The signature of the literal has to match what the higher-order function expects. filter expects func(float64) bool, so the literal you pass needs the same parameter and return types. The compiler checks this and reports a clear error if the signatures don't line up.
The most common place you'll see anonymous functions in production Go code is the go func() { ... }() pattern for launching a goroutine.
The go keyword runs whatever follows in a new goroutine. Pairing it with an inline anonymous function lets you launch a small unit of work without writing a separate named function for it. The trailing (p) passes the loop variable into the goroutine as an argument, which is the safe way to hand it data.
We're showing the pattern, not teaching goroutines. For now, just know that go func() { ... }() is the shape you'll see whenever a Go program kicks off background work.
The two styles are interchangeable in raw capability, but they signal different things to a reader. Pick based on what the code is doing.

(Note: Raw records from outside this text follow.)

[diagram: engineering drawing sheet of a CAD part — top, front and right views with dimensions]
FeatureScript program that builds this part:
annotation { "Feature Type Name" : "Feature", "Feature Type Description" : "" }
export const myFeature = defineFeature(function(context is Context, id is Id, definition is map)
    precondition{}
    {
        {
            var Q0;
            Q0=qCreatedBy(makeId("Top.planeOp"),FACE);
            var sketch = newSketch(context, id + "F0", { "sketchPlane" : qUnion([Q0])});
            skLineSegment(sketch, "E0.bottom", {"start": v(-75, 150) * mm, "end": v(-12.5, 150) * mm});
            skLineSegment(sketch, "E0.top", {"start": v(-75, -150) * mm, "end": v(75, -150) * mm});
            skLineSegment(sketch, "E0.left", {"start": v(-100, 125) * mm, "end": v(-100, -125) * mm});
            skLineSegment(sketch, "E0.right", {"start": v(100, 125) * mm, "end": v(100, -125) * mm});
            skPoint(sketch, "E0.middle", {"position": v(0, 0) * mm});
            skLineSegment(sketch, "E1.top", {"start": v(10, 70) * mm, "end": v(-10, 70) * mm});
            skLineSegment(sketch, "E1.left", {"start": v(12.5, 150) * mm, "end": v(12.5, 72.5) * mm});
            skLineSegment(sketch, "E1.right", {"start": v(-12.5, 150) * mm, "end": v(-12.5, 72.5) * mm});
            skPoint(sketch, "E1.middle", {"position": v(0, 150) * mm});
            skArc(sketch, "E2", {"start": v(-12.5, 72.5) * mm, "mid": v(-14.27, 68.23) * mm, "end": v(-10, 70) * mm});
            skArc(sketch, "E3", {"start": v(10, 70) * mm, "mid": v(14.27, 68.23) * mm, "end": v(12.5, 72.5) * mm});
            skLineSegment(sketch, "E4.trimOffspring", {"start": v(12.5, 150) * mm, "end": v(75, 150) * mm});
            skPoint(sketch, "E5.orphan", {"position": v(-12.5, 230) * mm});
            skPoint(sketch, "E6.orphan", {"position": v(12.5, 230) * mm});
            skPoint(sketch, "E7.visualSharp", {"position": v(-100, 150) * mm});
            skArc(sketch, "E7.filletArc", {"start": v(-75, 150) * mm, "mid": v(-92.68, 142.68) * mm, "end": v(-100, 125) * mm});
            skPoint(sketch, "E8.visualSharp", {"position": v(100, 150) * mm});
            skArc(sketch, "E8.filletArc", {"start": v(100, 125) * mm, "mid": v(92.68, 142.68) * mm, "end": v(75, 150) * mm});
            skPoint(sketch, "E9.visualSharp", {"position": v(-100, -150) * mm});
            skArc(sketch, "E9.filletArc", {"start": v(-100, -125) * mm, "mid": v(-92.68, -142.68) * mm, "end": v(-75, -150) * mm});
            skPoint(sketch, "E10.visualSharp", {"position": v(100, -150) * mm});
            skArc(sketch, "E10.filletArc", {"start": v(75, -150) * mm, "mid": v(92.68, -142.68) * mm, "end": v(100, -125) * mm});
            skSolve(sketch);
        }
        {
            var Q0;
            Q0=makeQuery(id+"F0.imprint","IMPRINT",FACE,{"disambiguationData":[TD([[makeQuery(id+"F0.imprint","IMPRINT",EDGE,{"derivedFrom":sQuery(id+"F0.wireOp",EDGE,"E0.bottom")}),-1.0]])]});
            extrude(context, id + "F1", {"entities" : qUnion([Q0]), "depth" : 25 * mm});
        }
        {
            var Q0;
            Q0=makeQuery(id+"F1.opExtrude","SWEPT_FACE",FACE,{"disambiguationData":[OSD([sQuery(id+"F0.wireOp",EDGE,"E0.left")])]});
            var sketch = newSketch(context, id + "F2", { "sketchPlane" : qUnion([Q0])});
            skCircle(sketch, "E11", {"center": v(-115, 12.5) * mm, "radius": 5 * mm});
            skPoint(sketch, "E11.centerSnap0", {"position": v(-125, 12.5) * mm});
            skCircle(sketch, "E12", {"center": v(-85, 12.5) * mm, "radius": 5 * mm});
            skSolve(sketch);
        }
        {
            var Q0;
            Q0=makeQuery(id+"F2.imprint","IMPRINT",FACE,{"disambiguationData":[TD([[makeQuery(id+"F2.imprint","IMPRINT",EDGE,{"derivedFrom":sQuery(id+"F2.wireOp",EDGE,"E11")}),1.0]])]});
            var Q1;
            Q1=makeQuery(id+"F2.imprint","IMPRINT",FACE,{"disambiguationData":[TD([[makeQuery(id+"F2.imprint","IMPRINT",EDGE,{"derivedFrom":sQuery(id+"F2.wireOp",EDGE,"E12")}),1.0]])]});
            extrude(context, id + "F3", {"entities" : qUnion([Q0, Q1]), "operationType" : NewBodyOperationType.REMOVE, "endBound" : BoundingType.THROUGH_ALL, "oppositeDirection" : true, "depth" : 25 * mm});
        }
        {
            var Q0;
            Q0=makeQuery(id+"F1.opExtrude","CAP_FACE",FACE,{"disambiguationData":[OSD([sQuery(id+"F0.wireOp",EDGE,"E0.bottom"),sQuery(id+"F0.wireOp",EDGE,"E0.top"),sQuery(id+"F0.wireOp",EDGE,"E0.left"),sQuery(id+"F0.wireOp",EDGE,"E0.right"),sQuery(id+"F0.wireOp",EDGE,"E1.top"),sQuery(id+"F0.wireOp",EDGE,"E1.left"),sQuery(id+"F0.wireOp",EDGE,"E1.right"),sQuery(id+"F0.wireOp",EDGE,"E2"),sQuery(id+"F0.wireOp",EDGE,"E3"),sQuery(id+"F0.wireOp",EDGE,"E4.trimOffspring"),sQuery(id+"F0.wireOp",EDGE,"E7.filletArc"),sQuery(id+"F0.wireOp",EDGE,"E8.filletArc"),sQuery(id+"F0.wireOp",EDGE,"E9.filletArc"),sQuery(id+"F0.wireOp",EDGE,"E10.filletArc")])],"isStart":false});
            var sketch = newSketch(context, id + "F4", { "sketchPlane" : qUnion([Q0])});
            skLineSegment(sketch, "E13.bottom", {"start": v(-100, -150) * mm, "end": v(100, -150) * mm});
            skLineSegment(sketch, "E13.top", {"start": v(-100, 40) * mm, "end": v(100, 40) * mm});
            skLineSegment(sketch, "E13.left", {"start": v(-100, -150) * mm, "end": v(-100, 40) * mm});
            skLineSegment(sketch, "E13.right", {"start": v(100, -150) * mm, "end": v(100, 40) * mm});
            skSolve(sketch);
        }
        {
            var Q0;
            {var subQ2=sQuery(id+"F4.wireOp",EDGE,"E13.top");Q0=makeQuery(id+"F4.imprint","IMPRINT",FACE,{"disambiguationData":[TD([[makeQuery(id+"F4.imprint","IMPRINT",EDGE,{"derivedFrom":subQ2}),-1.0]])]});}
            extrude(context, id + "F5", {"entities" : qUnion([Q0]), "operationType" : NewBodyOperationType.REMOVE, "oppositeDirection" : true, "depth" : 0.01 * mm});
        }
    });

| Use Anonymous When | Use Named When |
|---|---|
| The logic runs in exactly one place | The same logic is called from multiple places |
| The body is short (a few lines) | The body is long enough to deserve a name |
| You're passing it as an argument inline | The function has independent meaning |
| You need a one-shot scope for setup | It belongs in unit tests on its own |
Anonymous functions are best for one-off use, scoping a small block of work, and inline predicates passed to higher-order calls. If you find yourself copying the same function literal into three different call sites, that's a signal to promote it to a named function. The reverse is also true: a one-line func sumPrices(...) float64 { ... } that's only used once is probably better inlined.